An ideal research design seeks to control various types of error, but there are some potential sources which may affect it. In sampling theory, total error can be defined as the variation between the value of population parameter and the observed value obtained in the research. There are two types of total error, sampling error, and non-sampling error. Many people lack understanding between these two errors, but they are different in the sense that a sampling error is one which occurs due to unrepresentativeness of the sample selected for observation. While a non-sampling error is an error arise from human error. This article makes an attempt to clarify the differences between sampling and non-sampling errors. Have a look.
Content: Sampling Error Vs Non-Sampling Error
|Basis for Comparison||Sampling Error||Non-Sampling Error|
|Meaning||Sampling error is a type of error, occurs due to the sample selected does not perfectly represents the population of interest.||An error occurs due to sources other than sampling, while conducting survey activities is known as non sampling error.|
|Cause||Deviation between sample mean and population mean||Deficiency and analysis of data|
|Type||Random||Random or Non-random|
|Occurs||Only when sample is selected.||Both in sample and census.|
|Sample size||Possibility of error reduced with the increase in sample size.||It has nothing to do with the sample size.|
Definition of Sampling Error
Sampling Error denotes a statistical error arising out of a certain sample selected being unrepresentative of the population of interest. In simple terms, it is an error which occurs when the sample selected does not contain the true characteristics, qualities or figures of the whole population.

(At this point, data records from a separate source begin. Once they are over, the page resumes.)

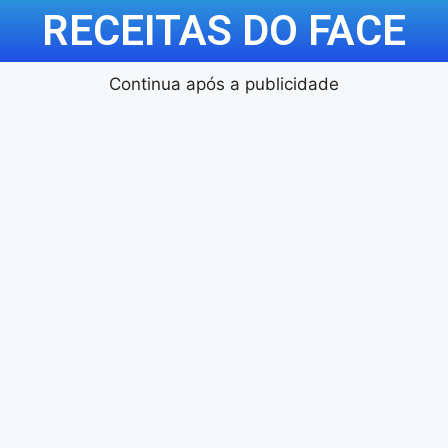
RECEITAS DO FACE
Continua após a publicidade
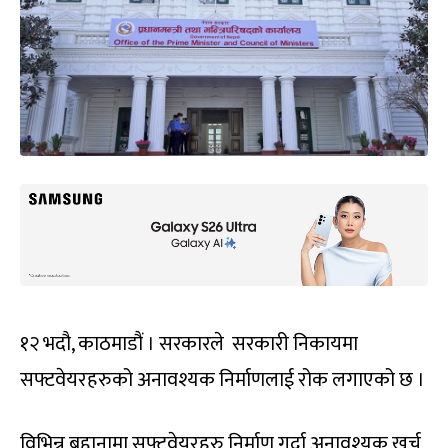
१२ भदौ, काठमाडौं । सरकारले सरकारी निकायमा
सफ्टवेयरहरुको अनावश्यक निर्माणलाई रोक लगाएको छ ।
विभिन्न बहानामा सफ्टवेयरहरु निर्माण गर्दा अनावश्यक खर्च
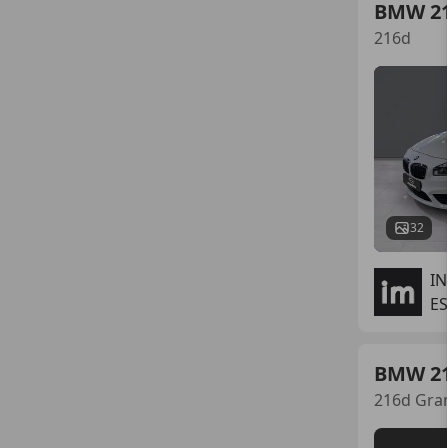
BMW 2
216d
32
I
ES
BMW 2
216d Gra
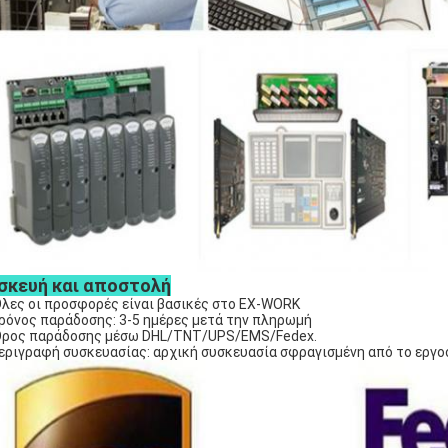
σκευή και αποστολή
Όλες οι προσφορές είναι βασικές στο EX-WORK
ρόνος παράδοσης: 3-5 ημέρες μετά την πληρωμή
Όρος παράδοσης μέσω DHL/TNT/UPS/EMS/Fedex.
εριγραφή συσκευασίας: αρχική συσκευασία σφραγισμένη από το εργο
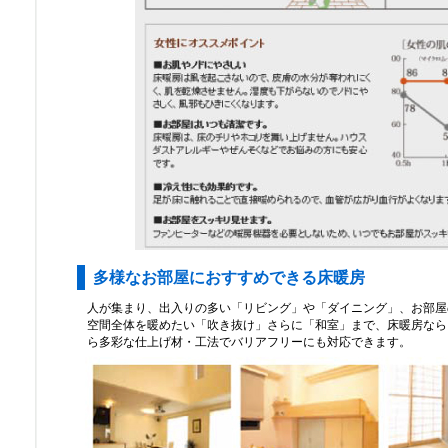
多様なお部屋におすすめできる床暖房
人が集まり、出入りの多い「リビング」や「ダイニング」、お部屋
空間全体を暖めたい「吹き抜け」さらに「和室」まで、床暖房なら
ら多彩な仕上げ材・工法でバリアフリーにも対応できます。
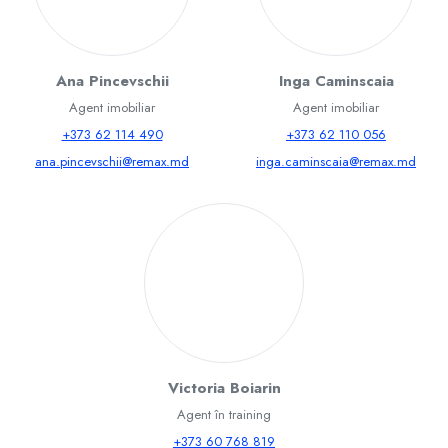
Ana Pincevschii
Inga Caminscaia
Agent imobiliar
Agent imobiliar
+373 62 114 490
+373 62 110 056
ana.pincevschii@remax.md
inga.caminscaia@remax.md
Victoria Boiarin
Agent în training
+373 60 768 819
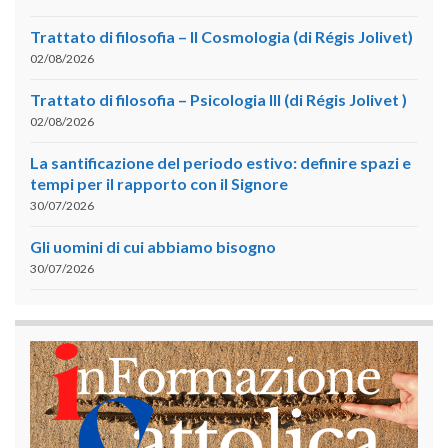
Trattato di filosofia – II Cosmologia (di Régis Jolivet)
02/08/2026
Trattato di filosofia – Psicologia III (di Régis Jolivet )
02/08/2026
La santificazione del periodo estivo: definire spazi e
tempi per il rapporto con il Signore
30/07/2026
Gli uomini di cui abbiamo bisogno
30/07/2026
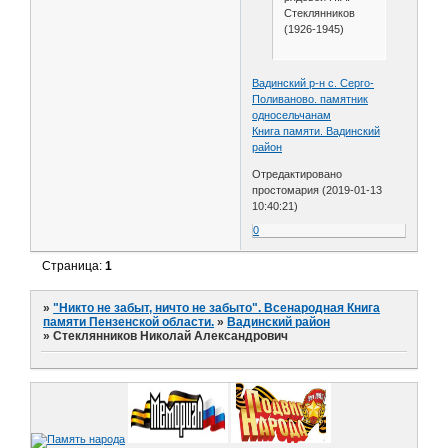
Стеклянников
(1926-1945)
Вадинский р-н с. Серго-
Поливаново. памятник
односельчанам
Книга памяти. Вадинский
район
Отредактировано
простомария (2019-01-13
10:40:21)
0
Страница:
1
»
"Никто не забыт, ничто не забыто". Всенародная Книга
памяти Пензенской области.
»
Вадинский район
»
Стеклянников Николай Александрович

The main reason behind sampling error is that the sampler draws various sampling units from the same population but, the units may have individual variances. Moreover, they can also arise out of defective sample design, faulty demarcation of units, wrong choice of statistic, substitution of sampling unit done by the enumerator for their convenience. Therefore, it is considered as the deviation between true mean value for the original sample and the population.
Definition of Non-Sampling Error
Non-Sampling Error is an umbrella term which comprises of all the errors, other than the sampling error. They arise due to a number of reasons, i.e. error in problem definition, questionnaire design, approach, coverage, information provided by respondents, data preparation, collection, tabulation, and analysis.
There are two types of non-sampling error:
- Response Error: Error arising due to inaccurate answers were given by respondents, or their answer is misinterpreted or recorded wrongly. It consists of researcher error, respondent error and interviewer error which are further classified as under.
- Researcher Error
- Surrogate Error
- Sampling Error
- Measurement Error
- Data Analysis Error
- Population Definition Error
- Respondent Error
- Inability Error
- Unwillingness Error
- Interviewer Error
- Questioning Error
- Recording Erro
- Respondent Selection Error
- Cheating Error
- Researcher Error
- Non-Response Error: Error arising due to some respondents who are a part of the sample do not respond.
Key Differences Between Sampling and Non-Sampling Error
The significant differences between sampling and non-sampling error are mentioned in the following points:
- Sampling error is a statistical error happens due to the sample selected does not perfectly represents the population of interest. Non-sampling error occurs due to sources other than sampling while conducting survey activities is known as non-sampling error.
- Sampling error arises because of the variation between the true mean value for the sample and the population. On the other hand, the non-sampling error arises because of deficiency and inappropriate analysis of data.
- Non-sampling error can be random or non-random whereas sampling error occurs in the random sample only.
- Sample error arises only when the sample is taken as a representative of a population.As opposed to non-sampling error which arises both in sampling and complete enumeration.
- Sampling error is mainly associated with the sample size, i.e. as the sample size increases the possibility of error decreases. On the contrary, the non-sampling error is not related to the sample size, so, with the increase in sample size, it won’t be reduced.
To end this discussion, it is true to say that sampling error is one which is completely related to the sampling design and can be avoided, by expanding the sample size. Conversely, non-sampling error is a basket that covers all the errors other than the sampling error and so, it unavoidable by nature as it is not possible to completely remove it.